#### Excerpted text

As artificial intelligence (AI) continues to disrupt industries across the globe, Daniel Huttenlocher, dean of the MIT Schwarzman College of Computing and a member of Amazon‘s board of directors, offered a candid roadmap for business leaders looking to deploy AI effectively.
His message was clear: Don’t just adopt AI — experiment with it, understand its limitations and integrate it with human decision-making to unlock its full potential.
“Machine learning is going to reinvent many areas of work,” Huttenlocher said Tuesday (April 1) in a keynote address at the 2025 MIT AI Conference in Cambridge, Massachusetts. “If you don’t have skunk works projects, you’re going to be left behind.”
Huttenlocher said businesses do not necessarily need to make big upfront investments to gain a competitive edge with AI. Instead, they should focus on small, targeted experiments that lead to little successes and build from there — something he learned from Amazon.
“You can start something very small, doesn’t have to be expensive. But if you get a positive surprise, double down,” he advised. “The thing about doubling down repeatedly is then you end up with something big.”
Huttenlocher said it’s important for companies to remember that at the beginning, growth will be very slow. “It doesn’t get big until you’ve really had a bunch of positive surprises.”
To determine what is a positive surprise, companies have to identify “good” KPIs so they can measure it, he added.
Huttenlocher also urged companies to think beyond simply applying AI to improve existing processes.
The real opportunity lies in re-envisioning products, services and operations through the lens of AI, he added. That means focusing not just on optimization, but on innovation.

########
#### Material provided

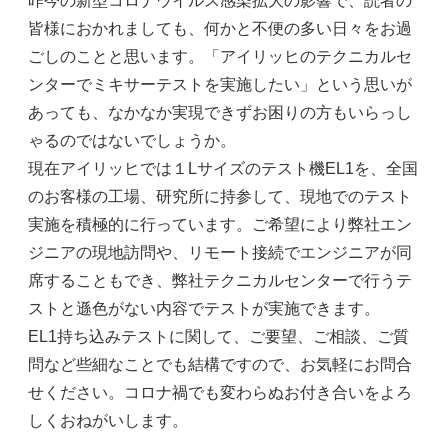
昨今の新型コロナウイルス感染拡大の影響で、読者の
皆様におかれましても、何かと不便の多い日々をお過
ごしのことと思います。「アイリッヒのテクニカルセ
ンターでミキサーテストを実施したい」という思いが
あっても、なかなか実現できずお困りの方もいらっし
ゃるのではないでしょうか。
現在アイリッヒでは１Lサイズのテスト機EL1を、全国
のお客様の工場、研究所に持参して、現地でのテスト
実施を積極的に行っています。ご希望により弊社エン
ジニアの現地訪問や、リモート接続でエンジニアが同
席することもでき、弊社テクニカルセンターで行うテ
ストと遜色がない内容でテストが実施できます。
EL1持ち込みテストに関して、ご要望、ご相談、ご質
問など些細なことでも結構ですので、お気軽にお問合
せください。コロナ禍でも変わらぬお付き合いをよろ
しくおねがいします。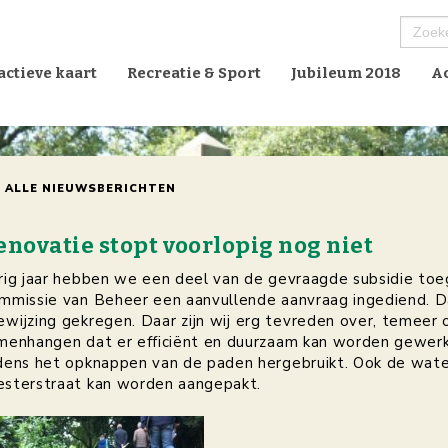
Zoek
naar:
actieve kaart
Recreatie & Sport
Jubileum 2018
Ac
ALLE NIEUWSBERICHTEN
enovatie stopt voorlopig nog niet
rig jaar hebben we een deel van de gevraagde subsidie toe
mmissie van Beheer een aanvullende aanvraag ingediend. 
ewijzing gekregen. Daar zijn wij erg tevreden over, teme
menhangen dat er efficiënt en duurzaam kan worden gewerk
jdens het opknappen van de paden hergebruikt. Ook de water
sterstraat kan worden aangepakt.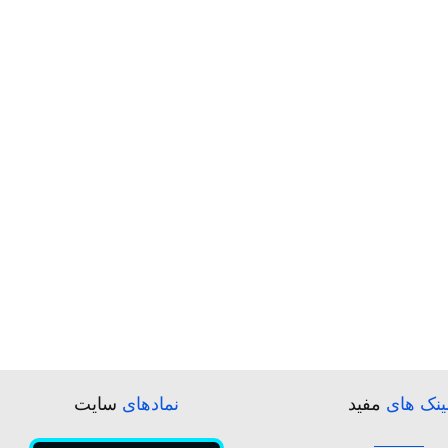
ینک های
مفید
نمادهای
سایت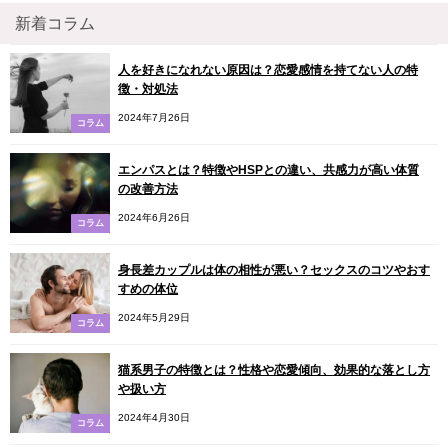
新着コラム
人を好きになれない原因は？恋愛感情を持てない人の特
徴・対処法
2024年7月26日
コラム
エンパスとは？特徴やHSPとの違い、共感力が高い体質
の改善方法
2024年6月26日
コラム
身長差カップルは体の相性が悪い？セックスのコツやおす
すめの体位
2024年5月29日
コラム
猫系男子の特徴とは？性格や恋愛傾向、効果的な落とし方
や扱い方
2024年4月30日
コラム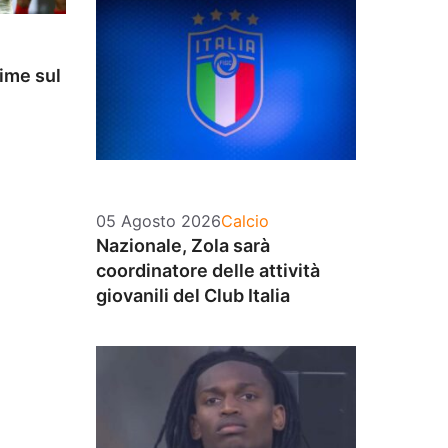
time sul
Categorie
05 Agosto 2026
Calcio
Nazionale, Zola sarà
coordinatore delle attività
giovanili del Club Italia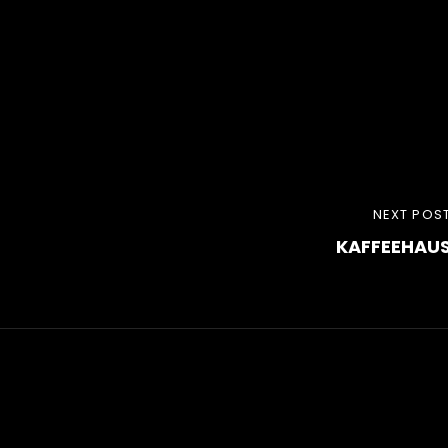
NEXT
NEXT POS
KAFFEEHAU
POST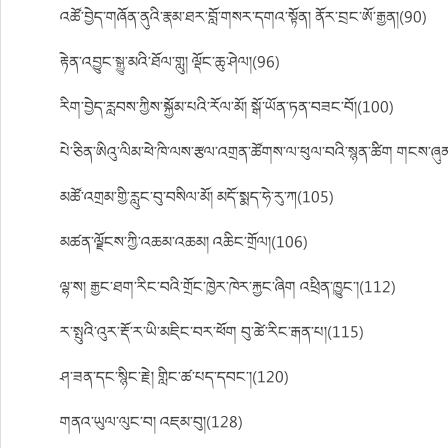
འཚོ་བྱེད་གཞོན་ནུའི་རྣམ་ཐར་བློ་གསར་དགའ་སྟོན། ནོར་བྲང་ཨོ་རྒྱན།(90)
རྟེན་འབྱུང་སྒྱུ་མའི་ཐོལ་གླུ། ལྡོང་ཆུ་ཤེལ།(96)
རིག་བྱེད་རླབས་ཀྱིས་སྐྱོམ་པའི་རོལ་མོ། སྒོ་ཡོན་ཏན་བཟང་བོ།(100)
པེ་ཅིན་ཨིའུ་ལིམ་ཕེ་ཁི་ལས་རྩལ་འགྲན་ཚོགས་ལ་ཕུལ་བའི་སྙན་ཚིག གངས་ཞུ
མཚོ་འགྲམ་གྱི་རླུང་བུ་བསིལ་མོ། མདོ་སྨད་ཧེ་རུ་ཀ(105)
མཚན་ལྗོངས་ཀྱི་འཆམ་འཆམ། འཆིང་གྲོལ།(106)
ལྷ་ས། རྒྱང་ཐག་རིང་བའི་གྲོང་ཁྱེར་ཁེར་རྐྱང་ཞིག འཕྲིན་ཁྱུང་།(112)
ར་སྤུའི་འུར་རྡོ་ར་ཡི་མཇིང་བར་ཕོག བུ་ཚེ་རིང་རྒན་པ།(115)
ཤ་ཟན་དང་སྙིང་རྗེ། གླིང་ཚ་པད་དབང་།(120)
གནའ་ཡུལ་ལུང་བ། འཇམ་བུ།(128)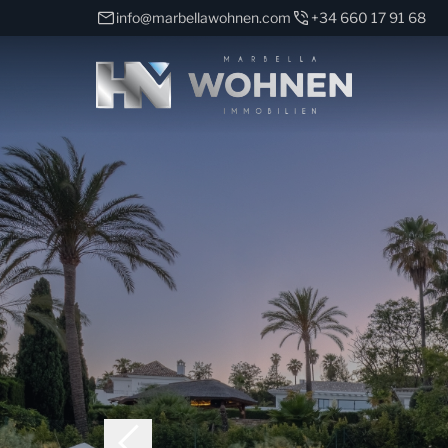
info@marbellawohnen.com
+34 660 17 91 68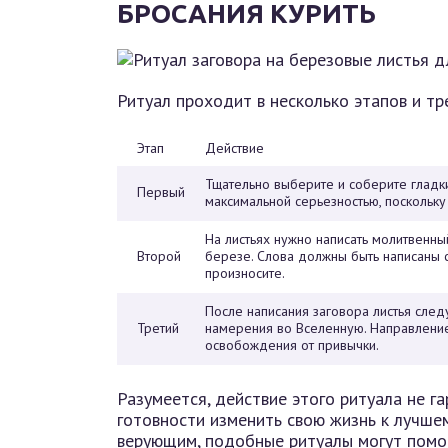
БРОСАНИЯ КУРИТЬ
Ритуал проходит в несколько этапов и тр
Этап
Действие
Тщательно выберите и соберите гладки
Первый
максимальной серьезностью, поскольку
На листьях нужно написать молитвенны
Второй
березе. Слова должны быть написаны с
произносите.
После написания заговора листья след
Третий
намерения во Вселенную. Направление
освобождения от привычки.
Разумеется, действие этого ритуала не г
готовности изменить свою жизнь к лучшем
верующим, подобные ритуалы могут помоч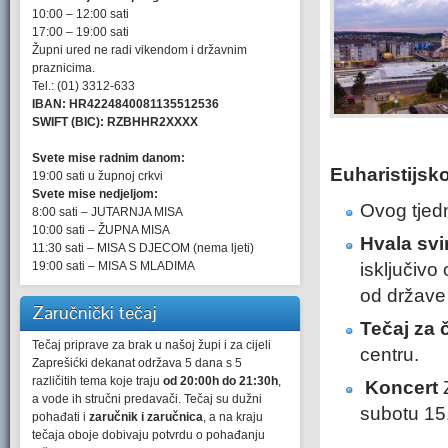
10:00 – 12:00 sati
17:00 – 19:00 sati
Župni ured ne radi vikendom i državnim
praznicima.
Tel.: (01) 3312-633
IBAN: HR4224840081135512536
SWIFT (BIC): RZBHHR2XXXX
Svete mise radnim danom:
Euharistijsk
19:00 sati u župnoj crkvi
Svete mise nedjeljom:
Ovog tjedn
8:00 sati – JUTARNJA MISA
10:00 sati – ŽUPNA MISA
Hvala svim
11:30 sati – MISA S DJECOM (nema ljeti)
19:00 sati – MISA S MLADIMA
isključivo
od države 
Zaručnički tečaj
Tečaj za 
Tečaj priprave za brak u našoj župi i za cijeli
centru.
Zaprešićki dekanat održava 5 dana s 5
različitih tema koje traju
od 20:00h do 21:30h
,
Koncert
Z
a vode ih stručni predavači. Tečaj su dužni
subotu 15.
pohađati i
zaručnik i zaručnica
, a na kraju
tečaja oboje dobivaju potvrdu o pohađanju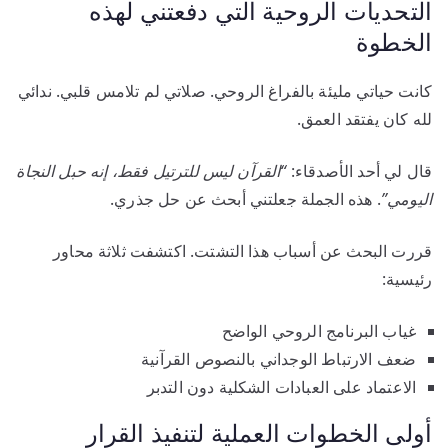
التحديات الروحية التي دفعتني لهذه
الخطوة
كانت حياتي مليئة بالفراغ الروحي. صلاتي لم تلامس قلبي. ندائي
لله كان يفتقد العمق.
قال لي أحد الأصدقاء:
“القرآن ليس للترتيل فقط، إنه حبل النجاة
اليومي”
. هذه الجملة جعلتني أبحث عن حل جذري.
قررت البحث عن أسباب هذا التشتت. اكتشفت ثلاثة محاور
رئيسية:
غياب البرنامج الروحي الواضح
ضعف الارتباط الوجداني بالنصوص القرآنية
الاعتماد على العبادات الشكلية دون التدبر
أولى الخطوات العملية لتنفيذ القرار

########

**What you need to do**.
[A] According to the text on Huttenlocher's AI keynote, at what event did he give his address?
[B] From the text on Huttenlocher's AI keynote, extract the stretch from "To determine what" through "but on innovation.".
[C] Extend the text on Huttenlocher's AI keynote from where it stops.
The data has no role here.

**Answers to the problems**.
[A] At the 2025 MIT AI Conference in Cambridge, Massachusetts.

[B]
To determine what is a positive surprise, companies have to identify “good” KPIs so they can measure it, he added.
Huttenlocher also urged companies to think beyond simply applying AI to improve existing processes.
The real opportunity lies in re-envisioning products, services and operations through the lens of AI, he added. That means focusing not just on optimization, but on innovation.

[C]
Read more: Amazon Unveils AI Agent That Can Shop and Place Orders
Four Inconvenient Truths About AIWhenever a new technology emerges, it enters into a hype cycle period before maturing. Huttenlocher sees the same thing happening with AI. He pointed to four ideas about AI that are often overlooked.
1. GenAI models of today do not make good AI agents.
While advances in GenAI models in the past five years have been “nothing short of completely stunning,” Huttenlocher nevertheless said they are “not so great at being agents.”
They are trained to produce text and images, “but it’s much harder to get them to get things done,” he said. “It’s actually relatively challenging with today’s training techniques to get them to work very reliably.”
This insight is crucial for businesses hoping to use AI to drive real-world outcomes. GenAI is still useful in the right tasks.
In areas like robotics, Huttenlocher noted, training AI systems on both actions and observations is producing real results, especially when paired with simulation.
But the road to scalable, autonomous agents remains a work in progress.
This week, Amazon debuted a solution that it said makes AI agents more reliable. Called Nova Act, the AI model lets developers break down complicated workflows into a series of single acts. By structuring the process this way, Nova Act is creating reliable building blocks for AI agents.
2. AI does not reason like humans do, amid the hype around reasoning models.
Huttenlocher said AI models do not reason like people, and therefore standalone systems are not optimal, especially for highly regulated industries like health care.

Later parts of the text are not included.